The except query is equivalent to the following NOT EXISTS form, which generates a different query plan (but the same results) here ( 9.0.1beta something)
(a version with a recursive CTE might also be possible :-)
EDIT: the query plans. all for 100K records with 0.2 % deleted
Original query:
NOT EXISTS-version with CTE:
NOT EXISTS-version without CTE
My conclusion is that the "NOT EXISTS" versions cause postgres to produce better plans.
我在 explain.depesz.com 上发布了您的查询计划,请查看。
查询规划器的估计在某些地方是非常错误的。
您最近运行过
ANALYZE
吗?阅读手册中有关规划器使用的统计数据和< a href="https://www.postgresql.org/docs/current/runtime-config-query.html#RUNTIME-CONFIG-QUERY-CONSTANTS" rel="nofollow noreferrer">规划器成本常量。请特别注意有关
random_page_cost
和default_statistics_target
的章节。您可以尝试:
或者对于具有 10M 行的表,甚至更高。这取决于数据分布和实际查询。实验。默认值为 100,最大值为 10000。
对于该大小的数据库,只需 1 或 5 MB
work_mem
通常是不够的。阅读@aleroot 链接到的有关调整 Postgres 的 Postgres Wiki 页面。根据
EXPLAIN
输出,您的查询需要 430104kB 磁盘内存,因此您必须将work_mem
设置为 500MB > 或更多以允许内存中排序。数据在内存中的表示比在磁盘上的表示需要更多的空间。您可能对 Tom Lane 最近发布的关于此事的内容感兴趣< /a>.就像您尝试的那样,稍微增加
work_mem
不会有太大帮助,甚至会减慢速度。在全局范围内将其设置为高甚至可能会造成伤害,尤其是在并发访问的情况下。多个会话可能会导致彼此缺乏资源。如果资源有限,为一个目的分配更多内存会占用另一个目的的内存。最佳设置取决于整体情况。为了避免副作用,仅在会话中将其本地设置得足够高,并暂时用于查询:
之后将其重置为默认值:
或使用
SET LOCAL
仅针对当前事务开始进行设置。I posted your query plan on explain.depesz.com, have a look.
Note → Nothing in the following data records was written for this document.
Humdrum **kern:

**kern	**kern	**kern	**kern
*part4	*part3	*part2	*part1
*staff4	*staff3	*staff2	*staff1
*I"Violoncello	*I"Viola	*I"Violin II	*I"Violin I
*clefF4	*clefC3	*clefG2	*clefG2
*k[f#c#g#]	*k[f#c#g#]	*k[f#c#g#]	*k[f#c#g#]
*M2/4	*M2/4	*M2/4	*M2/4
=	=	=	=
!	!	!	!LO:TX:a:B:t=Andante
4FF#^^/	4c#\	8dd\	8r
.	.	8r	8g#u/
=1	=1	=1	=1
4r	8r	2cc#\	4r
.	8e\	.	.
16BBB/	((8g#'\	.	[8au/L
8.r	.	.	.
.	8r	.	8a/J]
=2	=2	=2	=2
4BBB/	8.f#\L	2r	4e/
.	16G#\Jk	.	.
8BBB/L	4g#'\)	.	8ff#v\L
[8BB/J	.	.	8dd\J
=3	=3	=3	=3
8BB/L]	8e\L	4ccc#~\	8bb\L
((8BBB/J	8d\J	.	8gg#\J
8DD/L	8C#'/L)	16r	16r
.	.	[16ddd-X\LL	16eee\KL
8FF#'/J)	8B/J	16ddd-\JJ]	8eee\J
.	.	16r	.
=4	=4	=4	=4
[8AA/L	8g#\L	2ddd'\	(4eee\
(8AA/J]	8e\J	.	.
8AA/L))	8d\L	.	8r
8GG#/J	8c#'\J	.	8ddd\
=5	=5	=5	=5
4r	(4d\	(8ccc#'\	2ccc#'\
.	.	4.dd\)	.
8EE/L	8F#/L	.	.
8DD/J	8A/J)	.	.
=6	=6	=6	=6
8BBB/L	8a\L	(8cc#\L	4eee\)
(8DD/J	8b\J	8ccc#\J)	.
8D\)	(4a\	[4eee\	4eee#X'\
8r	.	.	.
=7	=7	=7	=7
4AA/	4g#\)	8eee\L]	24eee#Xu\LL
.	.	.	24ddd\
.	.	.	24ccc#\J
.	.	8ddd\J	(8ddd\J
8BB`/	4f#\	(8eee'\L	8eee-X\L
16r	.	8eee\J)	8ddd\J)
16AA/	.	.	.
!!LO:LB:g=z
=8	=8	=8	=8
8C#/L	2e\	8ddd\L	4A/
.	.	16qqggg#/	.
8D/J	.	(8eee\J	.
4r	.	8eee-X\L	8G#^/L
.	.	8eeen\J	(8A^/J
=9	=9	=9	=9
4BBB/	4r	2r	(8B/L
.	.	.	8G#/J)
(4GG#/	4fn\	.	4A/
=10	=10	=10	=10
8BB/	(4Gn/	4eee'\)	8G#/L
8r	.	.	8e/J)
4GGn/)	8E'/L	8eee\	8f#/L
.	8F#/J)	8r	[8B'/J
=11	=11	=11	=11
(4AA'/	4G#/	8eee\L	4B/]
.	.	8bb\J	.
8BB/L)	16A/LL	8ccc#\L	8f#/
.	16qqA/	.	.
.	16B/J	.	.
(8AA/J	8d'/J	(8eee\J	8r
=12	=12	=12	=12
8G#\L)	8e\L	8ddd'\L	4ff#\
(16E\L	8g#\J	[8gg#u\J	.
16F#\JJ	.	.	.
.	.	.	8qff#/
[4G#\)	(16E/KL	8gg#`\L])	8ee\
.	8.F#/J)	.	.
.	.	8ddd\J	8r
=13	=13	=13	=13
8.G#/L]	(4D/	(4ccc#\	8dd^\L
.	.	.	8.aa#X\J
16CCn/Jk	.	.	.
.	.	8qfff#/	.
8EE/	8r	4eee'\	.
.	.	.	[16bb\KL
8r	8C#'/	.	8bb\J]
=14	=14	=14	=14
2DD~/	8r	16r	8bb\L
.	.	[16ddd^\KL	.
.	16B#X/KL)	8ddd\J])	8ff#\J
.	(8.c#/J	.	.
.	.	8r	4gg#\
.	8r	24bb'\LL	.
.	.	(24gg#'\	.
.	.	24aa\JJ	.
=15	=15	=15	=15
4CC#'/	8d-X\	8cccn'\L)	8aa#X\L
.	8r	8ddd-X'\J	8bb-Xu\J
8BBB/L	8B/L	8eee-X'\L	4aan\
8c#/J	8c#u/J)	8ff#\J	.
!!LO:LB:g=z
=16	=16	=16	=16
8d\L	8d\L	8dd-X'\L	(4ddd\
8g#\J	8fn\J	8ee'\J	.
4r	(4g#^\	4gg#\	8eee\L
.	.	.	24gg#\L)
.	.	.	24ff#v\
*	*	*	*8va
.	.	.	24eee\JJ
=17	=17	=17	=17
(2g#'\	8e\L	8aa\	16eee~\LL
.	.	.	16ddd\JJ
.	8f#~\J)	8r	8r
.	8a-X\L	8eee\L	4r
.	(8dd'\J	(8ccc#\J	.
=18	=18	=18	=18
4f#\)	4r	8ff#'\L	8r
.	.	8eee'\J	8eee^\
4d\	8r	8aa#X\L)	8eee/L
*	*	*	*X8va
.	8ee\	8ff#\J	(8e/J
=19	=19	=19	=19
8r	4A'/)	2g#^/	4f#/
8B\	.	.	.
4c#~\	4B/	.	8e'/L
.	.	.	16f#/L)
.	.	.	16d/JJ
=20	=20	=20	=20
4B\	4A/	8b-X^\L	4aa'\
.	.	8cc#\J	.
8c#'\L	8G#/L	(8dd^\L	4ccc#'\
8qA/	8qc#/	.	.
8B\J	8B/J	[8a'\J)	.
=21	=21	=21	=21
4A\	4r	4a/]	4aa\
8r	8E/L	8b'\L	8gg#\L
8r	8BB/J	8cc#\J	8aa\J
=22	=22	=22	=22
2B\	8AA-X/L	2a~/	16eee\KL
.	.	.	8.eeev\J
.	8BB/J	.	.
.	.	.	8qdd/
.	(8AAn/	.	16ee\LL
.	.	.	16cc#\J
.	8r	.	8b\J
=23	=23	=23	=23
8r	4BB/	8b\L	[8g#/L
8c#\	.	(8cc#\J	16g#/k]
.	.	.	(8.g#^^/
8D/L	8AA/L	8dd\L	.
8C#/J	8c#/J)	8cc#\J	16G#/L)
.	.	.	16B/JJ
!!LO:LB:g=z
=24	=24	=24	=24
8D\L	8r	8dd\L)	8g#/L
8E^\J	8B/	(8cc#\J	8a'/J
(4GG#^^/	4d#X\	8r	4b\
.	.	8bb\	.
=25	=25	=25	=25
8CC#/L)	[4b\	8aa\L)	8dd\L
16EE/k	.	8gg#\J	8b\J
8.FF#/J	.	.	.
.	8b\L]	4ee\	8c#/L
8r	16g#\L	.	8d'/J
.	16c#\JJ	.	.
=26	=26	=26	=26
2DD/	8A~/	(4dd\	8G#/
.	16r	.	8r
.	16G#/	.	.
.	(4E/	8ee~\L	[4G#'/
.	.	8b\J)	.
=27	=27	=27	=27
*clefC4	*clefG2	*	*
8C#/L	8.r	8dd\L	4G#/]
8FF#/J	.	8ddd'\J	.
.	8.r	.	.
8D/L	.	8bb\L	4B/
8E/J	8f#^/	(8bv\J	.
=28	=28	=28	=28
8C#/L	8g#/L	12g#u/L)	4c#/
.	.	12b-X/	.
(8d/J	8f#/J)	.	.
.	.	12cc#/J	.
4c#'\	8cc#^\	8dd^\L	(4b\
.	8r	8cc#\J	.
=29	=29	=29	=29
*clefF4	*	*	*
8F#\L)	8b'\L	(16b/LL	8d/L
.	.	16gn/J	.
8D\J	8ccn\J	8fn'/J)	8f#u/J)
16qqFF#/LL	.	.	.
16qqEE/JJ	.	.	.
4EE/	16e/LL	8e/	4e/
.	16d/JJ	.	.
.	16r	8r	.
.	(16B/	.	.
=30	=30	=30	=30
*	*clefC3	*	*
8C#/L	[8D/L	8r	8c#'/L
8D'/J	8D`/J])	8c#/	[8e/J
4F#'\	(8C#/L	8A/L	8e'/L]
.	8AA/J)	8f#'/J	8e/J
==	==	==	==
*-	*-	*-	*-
The query planner's estimates are terribly wrong in some places.
Have you run
ANALYZE
recently?Read the chapters in the manual on Statistics Used by the Planner and Planner Cost Constants. Pay special attention to the chapters on
random_page_cost
anddefault_statistics_target
.You might try:
Or go even a higher for a table with 10M rows. It depends on data distribution and actual queries. Experiment. Default is 100, maximum is 10000.
For a database of that size, only 1 or 5 MB of
work_mem
are generally not enough. Read the Postgres Wiki page on Tuning Postgres that @aleroot linked to.As your query needs 430104kB of memory on disk according to
EXPLAIN
output, you have to setwork_mem
to something like 500MB or more to allow in-memory sorting. In-memory representation of data needs some more space than on-disk representation. You may be interested in what Tom Lane posted on that matter recently.Increasing
work_mem
by just a little, like you tried, won't help much or can even slow down. Setting it to high globally can even hurt, especially with concurrent access. Multiple sessions might starve one another for resources. Allocating more for one purpose takes away memory from another if the resource is limited. The best setup depends on the complete situation.To avoid side effects, only set it high enough locally in your session, and temporarily for the query:
Reset it to your default afterwards:
Or use
SET LOCAL
to set it just for the current transaction to begin with.